See Boursiquot v. United Healthcare Servs. of Delaware, Inc., 98 Mass.App.Ct. 624, 630 n.7 (2020).
For the same reason, we need not address Mayflower's argument that, despite Warfield's holding, the FAA preempts any State based requirements for the enforceability of arbitration agreements.
2. Motion for reconsideration.
Next, Rosencranz claims that the judge abused his discretion in denying his motion for reconsideration. See Blake v. Hometown Am. Communities, Inc., 486 Mass. 268, 278 (2020) (a decision denying a motion for reconsideration is reviewed for abuse of discretion). We discern no abuse of discretion where Rosencranz presented no new argument, did not allude to any changed circumstances, or refer to any new development of the law in his motion. Id. "There is no error in the denial of a motion that merely seeks, as this one did, a 'second bite at the apple.'" Id., quoting Liberty Square Dev. Trust v. Worcester, 441 Mass. 605, 611 (2004).
3. Motion for recusal.
After the judge denied Rosencranz's motion for reconsideration, Rosencranz moved to have the judge recuse himself. He claimed that the judge exhibited "bias and animus" toward him by ruling against him and by referencing his current and prior status as a member of the Bar in his order. The reference was contained in a footnote; the judge wrote that Rosencranz "is, upon information derived from him at the hearing, a Massachusetts trained attorney who practiced for a number of years but is presently not licensed. He was suspended from the practice of law in 2011 (six months) and again in 2018 (three months)."
Rosencranz filed a motion to strike the footnote, but there is no indication in the docket that the judge ruled on the motion.
In deciding a motion for recusal, a judge must "consult first [his] own emotions and conscience" to ascertain whether he is subjectively free from bias.
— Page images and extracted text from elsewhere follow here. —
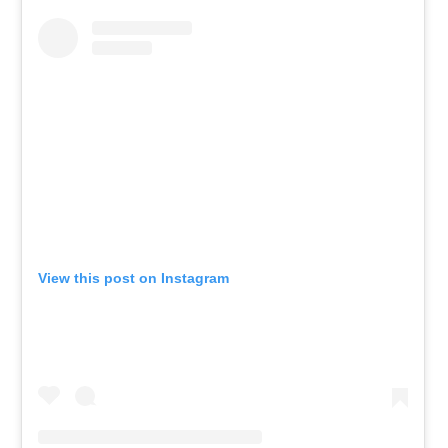
View this post on Instagram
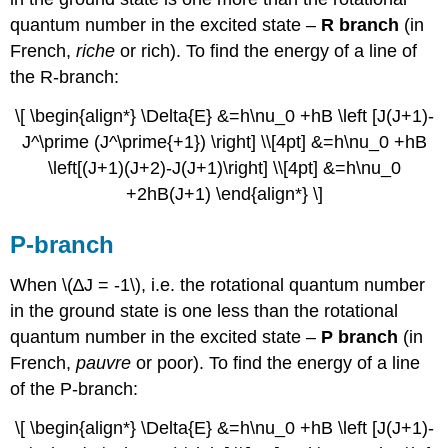
quantum number in the excited state –
R branch
(in
French,
riche
or rich). To find the energy of a line of
the R-branch:
\[ \begin{align*} \Delta{E} &=h\nu_0 +hB \left [J(J+1)-
J^\prime (J^\prime{+1}) \right] \\[4pt] &=h\nu_0 +hB
\left[(J+1)(J+2)-J(J+1)\right] \\[4pt] &=h\nu_0
+2hB(J+1) \end{align*} \]
P-branch
When \(∆J = -1\), i.e. the rotational quantum number
in the ground state is one less than the rotational
quantum number in the excited state –
P branch
(in
French,
pauvre
or poor). To find the energy of a line
of the P-branch:
\[ \begin{align*} \Delta{E} &=h\nu_0 +hB \left [J(J+1)-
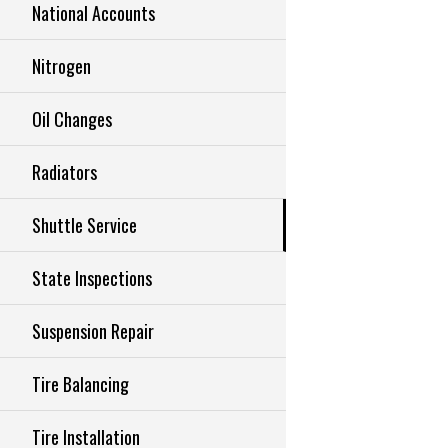
National Accounts
Nitrogen
Oil Changes
Radiators
Shuttle Service
State Inspections
Suspension Repair
Tire Balancing
Tire Installation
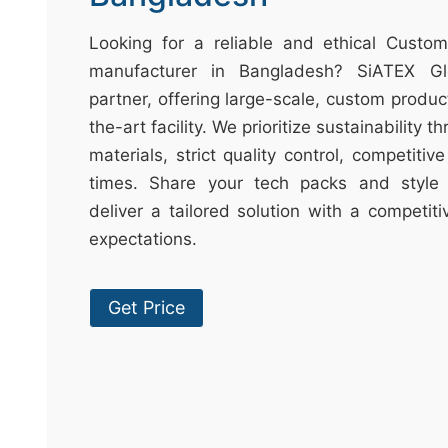
t
&
Looking for a reliable and ethical Cust
c
manufacturer in Bangladesh? SiATEX Gl
u
partner, offering large-scale, custom produc
r
the-art facility. We prioritize sustainability 
a
materials, strict quality control, competitiv
r
times. Share your tech packs and style 
r
deliver a tailored solution with a competit
;
expectations.
Get Price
Commonwealth v. Morgan RV Resorts, LLC, 84 Mass.App.Ct. 1, 9 (2013), quoting Lena v. Commonwealth, 369 Mass. 571, 575 (1976). If the judge "subjectively believes [he] can rule impartially," he "must next attempt an objective appraisal of whether . . . [his] impartiality might reasonably be questioned" (quotation omitted) . I_d. We review a judge's decision on a recusal motion only for an abuse of discretion. See Parenteau v. Jacobson, 32 Mass.App.Ct. 97, 99 (1992). We discern none here.
Although the judge did not provide any explanation for denying the motion seeking his recusal, we can readily infer that he believed his rulings were not affected by any perceived bias and that he had acted impartially. We discern no basis for questioning that belief. Contrary to Rosencranz's assertion, the judge's comment about his suspension from the practice of law does not lead us to conclude that the judge acted improperly or that there was an appearance of partiality. As such, the motion for recusal was properly denied. See Morgan RV Resorts, LLC, 84 Mass.App.Ct. at 9-10.
Judgment affirmed.
The panelists are listed in order of seniority.